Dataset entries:
═══

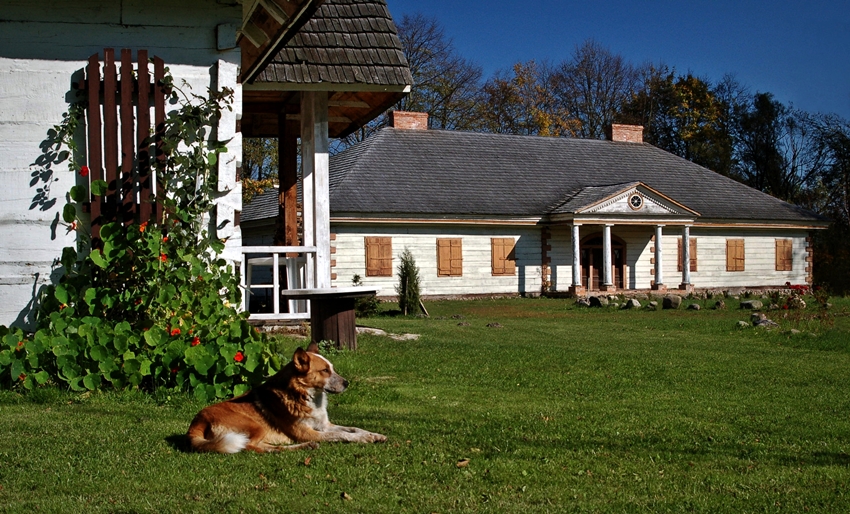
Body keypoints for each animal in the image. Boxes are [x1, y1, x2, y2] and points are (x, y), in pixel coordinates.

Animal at [187, 342, 386, 450]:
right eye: (325, 371)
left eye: (332, 368)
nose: (347, 383)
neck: (307, 397)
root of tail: (196, 422)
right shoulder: (308, 432)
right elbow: (343, 435)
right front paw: (363, 439)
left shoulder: (324, 425)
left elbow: (353, 428)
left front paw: (373, 434)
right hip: (254, 426)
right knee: (250, 447)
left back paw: (305, 447)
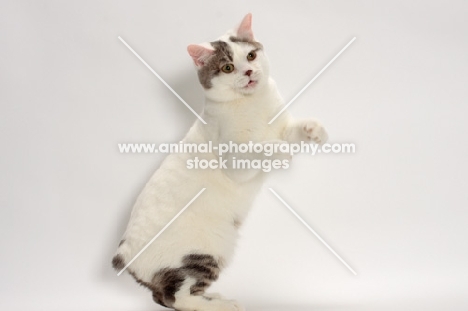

═══

• **GOAL OF THE EXERCISE**
Your task is to repeat the data above exactly while excluding the pictures.

• **SOLUTION BELOW**
Body keypoints for each animal in the image. Boxes are [x1, y1, x2, y2] and points are (x, y), in pixel coordinates.

Animal at [187, 342, 386, 450]:
right eye: (325, 371)
left eye: (332, 368)
nose: (347, 383)
neck: (307, 397)
root of tail: (196, 422)
right shoulder: (308, 432)
right elbow: (343, 435)
right front paw: (363, 439)
left shoulder: (324, 425)
left elbow: (353, 428)
left front paw: (373, 434)
right hip: (254, 426)
right knee: (250, 447)
left back paw: (305, 447)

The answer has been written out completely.